Used for three-dimensional visualizations.

Syntax:

from mpl_toolkits.mplot3d import Axes3D
fig = plt.figure()
ax = fig.add_subplot(111, projection='3d')
ax.plot_surface(X, Y, Z, cmap)

Example:

from mpl_toolkits.mplot3d import Axes3D

fig = plt.figure(figsize=(8, 6))
ax = fig.add_subplot(111, projection='3d')

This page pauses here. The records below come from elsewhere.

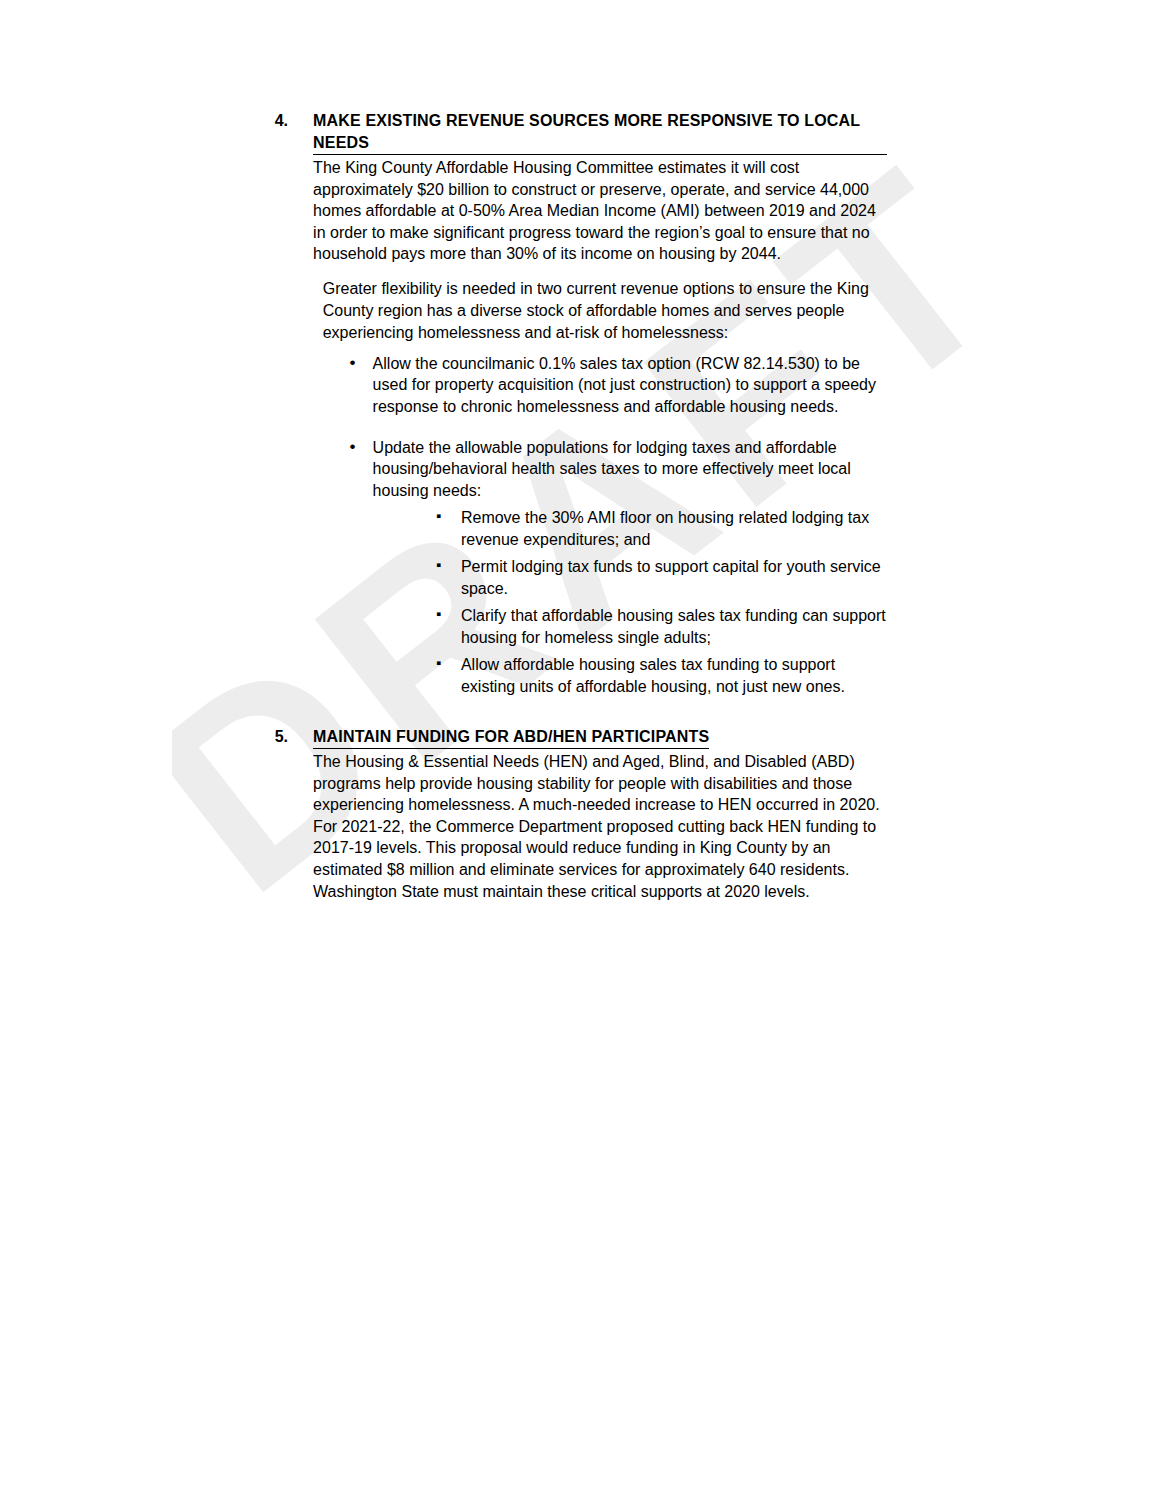DRAFT
Make existing revenue sources more responsive to local needs
The King County Affordable Housing Committee estimates it will cost approximately $20 billion to construct or preserve, operate, and service 44,000 homes affordable at 0-50% Area Median Income (AMI) between 2019 and 2024 in order to make significant progress toward the region’s goal to ensure that no household pays more than 30% of its income on housing by 2044.
Greater flexibility is needed in two current revenue options to ensure the King County region has a diverse stock of affordable homes and serves people experiencing homelessness and at-risk of homelessness:
Allow the councilmanic 0.1% sales tax option (RCW 82.14.530) to be used for property acquisition (not just construction) to support a speedy response to chronic homelessness and affordable housing needs.
Update the allowable populations for lodging taxes and affordable housing/behavioral health sales taxes to more effectively meet local housing needs:
Remove the 30% AMI floor on housing related lodging tax revenue expenditures; and
Permit lodging tax funds to support capital for youth service space.
Clarify that affordable housing sales tax funding can support housing for homeless single adults;
Allow affordable housing sales tax funding to support existing units of affordable housing, not just new ones.
Maintain funding for ABD/HEN participants
The Housing & Essential Needs (HEN) and Aged, Blind, and Disabled (ABD) programs help provide housing stability for people with disabilities and those experiencing homelessness. A much-needed increase to HEN occurred in 2020. For 2021-22, the Commerce Department proposed cutting back HEN funding to 2017-19 levels. This proposal would reduce funding in King County by an estimated $8 million and eliminate services for approximately 640 residents. Washington State must maintain these critical supports at 2020 levels.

x = np.linspace(-5, 5, 100)
y = np.linspace(-5, 5, 100)
X, Y = np.meshgrid(x, y)
Z = np.sin(np.sqrt(X**2 + Y**2))

ax.plot_surface(X, Y, Z, cmap='viridis')
ax.set_title('3D Surface Plot')
ax.set_xlabel('X-axis')
ax.set_ylabel('Y-axis')
ax.set_zlabel('Z-axis')
plt.show()


Common Matplotlib Functions

Function Description
plt.figure() Creates a new figure
plt.title() Sets the title of the plot
plt.xlabel()/plt.ylabel() Sets x/y-axis label
plt.xlim()/plt.ylim() Sets x/y-axis limits
plt.legend() Shows legend
plt.grid() Adds grid lines
plt.savefig() Saves the figure to a file
plt.show() Displays the plot

Remember to always include plt.show() at the end of your plotting commands to display the visualization. For Jupyter notebooks, you may want to use the magic command %matplotlib inline at the beginning of your notebook.